Now I began to understand the trade off that these women were valuing. In order to get cheap prices on brand name clothing, they were willing to forgo the traditional, calm shopping experience for a madhouse, flea-market type setting in which it was every woman for herself.
While at first we attempted to sort through some clothing looking for nice sweaters and blazers, my mom and I soon gave up as we were constantly tripping over clothing and shoved out of the way by other shoppers. Instead, we headed to the other end of the warehouse where there were boxes of leather boots on sale. Given the good price and the fact that boxes of boots were much easier to pick out than mounds of fabric, we began looking for boots to purchase. Once again, we were amazed at the disorganization. While the cardboard boxes were labeled with shoe sizes, at this late date in the sale all sizes were mixed together.
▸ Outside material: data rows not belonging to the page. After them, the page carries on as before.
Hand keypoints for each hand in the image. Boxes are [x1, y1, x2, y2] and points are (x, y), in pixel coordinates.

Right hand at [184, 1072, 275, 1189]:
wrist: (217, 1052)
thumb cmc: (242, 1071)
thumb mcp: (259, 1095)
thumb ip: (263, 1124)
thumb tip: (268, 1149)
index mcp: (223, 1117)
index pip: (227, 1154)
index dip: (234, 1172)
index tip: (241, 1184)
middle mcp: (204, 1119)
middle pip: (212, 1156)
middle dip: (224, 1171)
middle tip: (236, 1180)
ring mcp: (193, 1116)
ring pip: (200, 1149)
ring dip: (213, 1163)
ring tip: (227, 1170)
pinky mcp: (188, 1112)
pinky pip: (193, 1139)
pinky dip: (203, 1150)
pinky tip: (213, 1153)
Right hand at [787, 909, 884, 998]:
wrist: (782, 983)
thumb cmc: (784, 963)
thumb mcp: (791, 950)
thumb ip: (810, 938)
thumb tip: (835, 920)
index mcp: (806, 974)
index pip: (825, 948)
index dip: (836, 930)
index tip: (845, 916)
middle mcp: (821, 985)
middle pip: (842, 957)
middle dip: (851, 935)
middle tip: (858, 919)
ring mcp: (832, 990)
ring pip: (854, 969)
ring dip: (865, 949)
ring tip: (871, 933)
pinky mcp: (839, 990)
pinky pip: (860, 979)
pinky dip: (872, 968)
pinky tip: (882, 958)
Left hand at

To make it even worse, the shoes were not even paired together, so it was just boxes full of left and right shoes of all sizes. Not only did we have to search for our sizes, but we had to find a left shoe and a right shoe in each color and style. Regardless, we were up for the challenge this time and spent about 30 minutes looking for matching boots for each other and my sister. We each ended up buying a pair of short brown leather boots for $50 each. On top of that, we were given a 30% off coupon for our entire purchase that dropped the prices down even more.
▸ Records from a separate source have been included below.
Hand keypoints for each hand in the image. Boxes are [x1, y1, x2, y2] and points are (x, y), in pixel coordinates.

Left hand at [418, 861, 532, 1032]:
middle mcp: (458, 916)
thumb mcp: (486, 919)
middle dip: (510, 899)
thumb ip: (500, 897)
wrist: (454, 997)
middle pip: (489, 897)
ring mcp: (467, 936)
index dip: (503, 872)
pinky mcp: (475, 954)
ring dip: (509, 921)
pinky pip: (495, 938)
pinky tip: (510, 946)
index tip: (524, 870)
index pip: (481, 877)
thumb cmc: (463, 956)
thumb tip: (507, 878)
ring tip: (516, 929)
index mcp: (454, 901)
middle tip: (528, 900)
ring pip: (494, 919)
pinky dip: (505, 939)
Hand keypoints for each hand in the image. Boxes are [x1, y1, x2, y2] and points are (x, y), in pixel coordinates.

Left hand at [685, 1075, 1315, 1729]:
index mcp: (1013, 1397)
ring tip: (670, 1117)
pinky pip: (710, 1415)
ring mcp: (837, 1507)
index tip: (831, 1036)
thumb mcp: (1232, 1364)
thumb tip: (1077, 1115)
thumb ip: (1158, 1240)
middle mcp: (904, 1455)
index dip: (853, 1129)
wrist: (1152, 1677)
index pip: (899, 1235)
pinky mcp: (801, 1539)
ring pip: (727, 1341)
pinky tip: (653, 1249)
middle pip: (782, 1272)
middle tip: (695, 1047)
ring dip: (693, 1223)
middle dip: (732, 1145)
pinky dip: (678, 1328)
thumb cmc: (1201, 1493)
-Jacqueline Buff is a senior Business & Enterprise Management major with concentrations in Marketing and Arts Markets and an Art History minor.
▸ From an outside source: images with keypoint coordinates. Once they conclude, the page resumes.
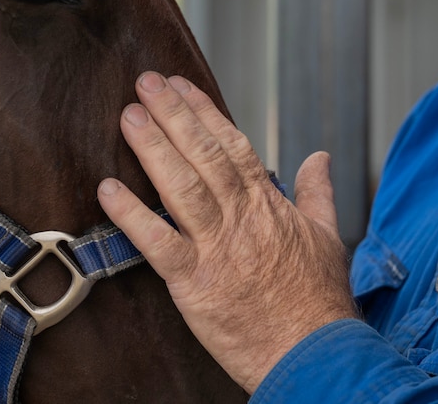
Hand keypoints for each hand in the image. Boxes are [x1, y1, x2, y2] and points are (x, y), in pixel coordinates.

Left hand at [97, 72, 358, 393]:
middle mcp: (240, 217)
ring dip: (152, 149)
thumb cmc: (320, 302)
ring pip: (180, 187)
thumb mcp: (329, 237)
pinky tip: (108, 189)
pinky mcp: (194, 284)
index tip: (180, 84)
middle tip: (145, 83)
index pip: (232, 144)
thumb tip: (319, 158)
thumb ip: (318, 193)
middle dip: (172, 115)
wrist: (314, 355)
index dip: (203, 111)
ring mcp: (216, 248)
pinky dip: (131, 215)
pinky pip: (157, 243)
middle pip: (202, 155)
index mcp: (268, 203)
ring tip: (129, 116)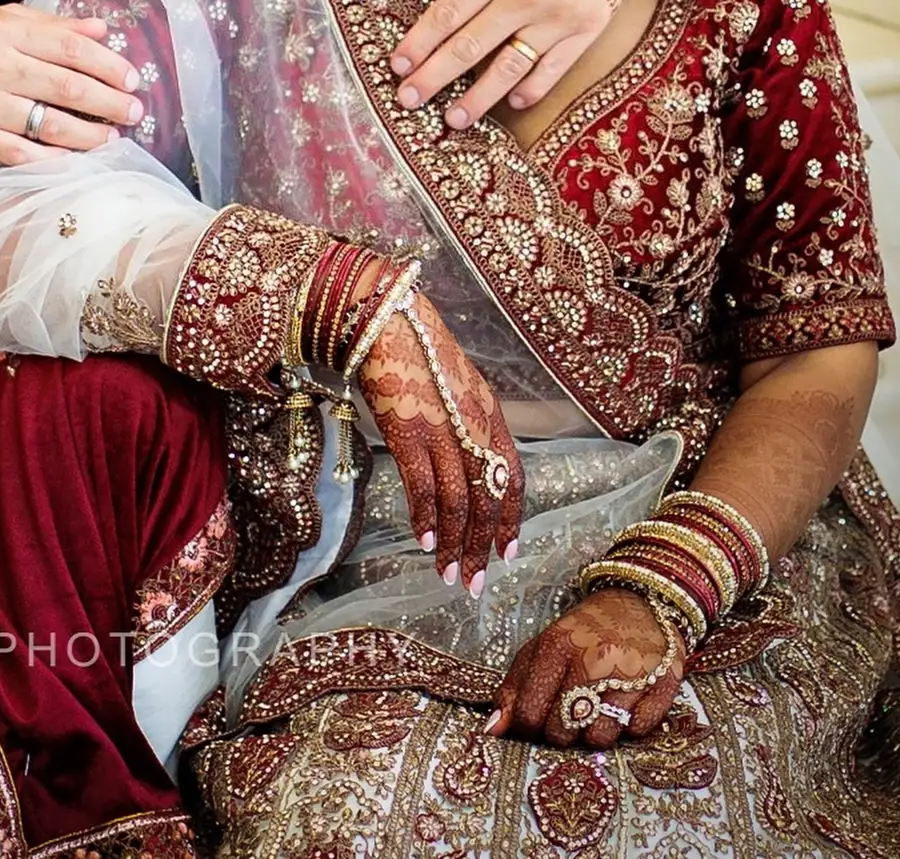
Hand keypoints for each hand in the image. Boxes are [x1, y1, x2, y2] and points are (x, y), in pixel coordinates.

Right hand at [0, 5, 144, 164]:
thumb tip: (102, 29)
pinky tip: (76, 158)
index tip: (132, 78)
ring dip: (90, 134)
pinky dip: (55, 158)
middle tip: (134, 111)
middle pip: (66, 86)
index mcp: (5, 31)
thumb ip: (54, 25)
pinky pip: (24, 154)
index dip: (108, 64)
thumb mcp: (6, 22)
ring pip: (50, 124)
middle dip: (109, 101)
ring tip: (112, 137)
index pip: (70, 47)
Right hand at [356, 294, 521, 592]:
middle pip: (489, 497)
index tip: (506, 554)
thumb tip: (463, 462)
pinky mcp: (409, 430)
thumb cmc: (414, 349)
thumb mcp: (454, 384)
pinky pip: (423, 485)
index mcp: (489, 412)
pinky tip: (424, 541)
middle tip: (475, 583)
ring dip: (455, 542)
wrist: (386, 315)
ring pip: (459, 499)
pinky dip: (425, 517)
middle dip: (483, 546)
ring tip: (449, 573)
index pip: (513, 477)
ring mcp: (442, 428)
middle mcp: (474, 424)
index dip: (511, 519)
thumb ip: (464, 421)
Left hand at [390, 0, 683, 122]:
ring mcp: (559, 14)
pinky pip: (556, 66)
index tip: (397, 65)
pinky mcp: (589, 26)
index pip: (448, 13)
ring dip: (479, 97)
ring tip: (453, 120)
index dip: (420, 42)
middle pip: (470, 45)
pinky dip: (534, 87)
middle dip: (435, 76)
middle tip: (408, 100)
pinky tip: (513, 102)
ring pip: (510, 65)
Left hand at [487, 588, 684, 747]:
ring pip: (600, 738)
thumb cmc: (584, 633)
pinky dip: (629, 726)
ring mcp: (631, 674)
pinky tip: (625, 702)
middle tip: (568, 714)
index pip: (530, 712)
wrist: (639, 602)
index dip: (528, 728)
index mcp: (558, 646)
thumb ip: (515, 688)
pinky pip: (637, 732)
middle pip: (563, 732)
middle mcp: (594, 660)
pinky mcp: (663, 685)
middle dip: (561, 733)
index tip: (535, 724)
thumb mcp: (543, 648)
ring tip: (597, 707)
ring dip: (595, 732)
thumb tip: (492, 731)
After reading this post, I can confidently say that this scene would fall near the top of my “last places I would ever want to be” list. Right up there with watching the Steelers beat my beloved Ravens (which does not happen often). In my opinion this is a classic example of etiquette being dependent on where the store falls on the consumers’ perceptual map. In a typical J. Crew store almost all shoppers conduct themselves in a calm fashion, always mindful to respect surrounding shoppers and the item displays. This is a result of J. Crew being viewed as a high-end store, with that comes certain expectations in terms of shopping etiquette. However, in the case of this J. Crew sale, the feeling of the usual high-end store goes out the window, accompanied by the previously mentioned manners. The fold out tables, paper signs, and clothes being strewn about haphazardly gives a sense of a low-end bargain store, which encourages shoppers to act in a manner consistent with a low-end “payless” type store.